The influence of young investors

tennisplyr

Dryer sheet aficionado
Joined
Aug 24, 2016
Messages
29
We all know about the wisdom gained from aging. For those retired or older investors, I was wondering if there was anything important you've learned about investing from someone considerably younger than you (let's say 30 or 40 years younger).
 
I learned that it is important to my bottom line to take advantage of their emotions and naiveté.
 
I am not sure if I qualify as old but here are the financial lessons I learned over the years:
* Stick with your financial plan and don't react based on market conditions.
* Max out every tax advantage account you can get your hands on (for you and your spouse): IRA, Roth IRA, 401K, HSA, Flex Spending, Education, etc.
*
 
Studies have shown that people develop their deep seeded feel, tolerances, hopes, cautions about the stock market from what occurred to them during their accumulation phase in life - and what is experienced in those years tends to stay with a person till they die (even if they start to see the opposite happening later in life). Looking back at some time periods... those in the 30-50 age range during the 90's tend to hold onto this gut feeling that a roaring return from stocks is inevitable, while those who endured the great depression at that time period in life carried the trauma of it through the rest of their lives... always feeling that the market wasn't to be trusted, despite it's return to it's historical trend upwards. Many think that the lackluster 2000-2015 period where we've seen practically no overall change in the market in total, yet a roller coaster at the same time of highs and lows, has created a generation entering their 40's and 50's that thinks of the market as gambling... the next generation (those in their 20's and 30's now who don't really understand how abysmal it's been the last decade and a half), will look at that previous generation as having a paranoia about he stock market that they likely won't understand as longer term trends push the market back to it's long term upward trend of 10% a year.

To answer the question... I think we would like to avoid getting stuck in our comforts (wisdom) that were built on a 10-20 year horizon, when the markets tend to follow a generational pattern that recycles every 30 years. In that, it helps to get a sense of how the people felt about the market 10 years before you got involved in it... because that's likely what you're going to experience just before you reach retirement :)
 
Last edited:
Before the age of computers and daily updates, whenever I received my 401k or investment plan statement, I always directed my new contributions to the worst performing asset class/fund.
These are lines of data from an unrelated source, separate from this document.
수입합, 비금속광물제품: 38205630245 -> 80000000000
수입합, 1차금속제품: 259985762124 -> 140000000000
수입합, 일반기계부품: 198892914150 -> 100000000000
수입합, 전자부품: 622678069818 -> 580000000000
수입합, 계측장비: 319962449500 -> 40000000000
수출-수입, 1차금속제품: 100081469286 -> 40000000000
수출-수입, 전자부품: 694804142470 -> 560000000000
I also checked their expense ratio, cuz I didn't want their high expenses to be the reason for their performance. It was early asset allocation theory to me, buy what was on sale, not what the latest high flyer was. Buy low, sell high not buy high and sell higher.
 
I spent a lot of years trying to beat the market. I learned to just buy index ETF's and end up with a higher return, less risk, and less anxiety. I also recommend the book "Your Money and Your Brain" by Jason Zweig.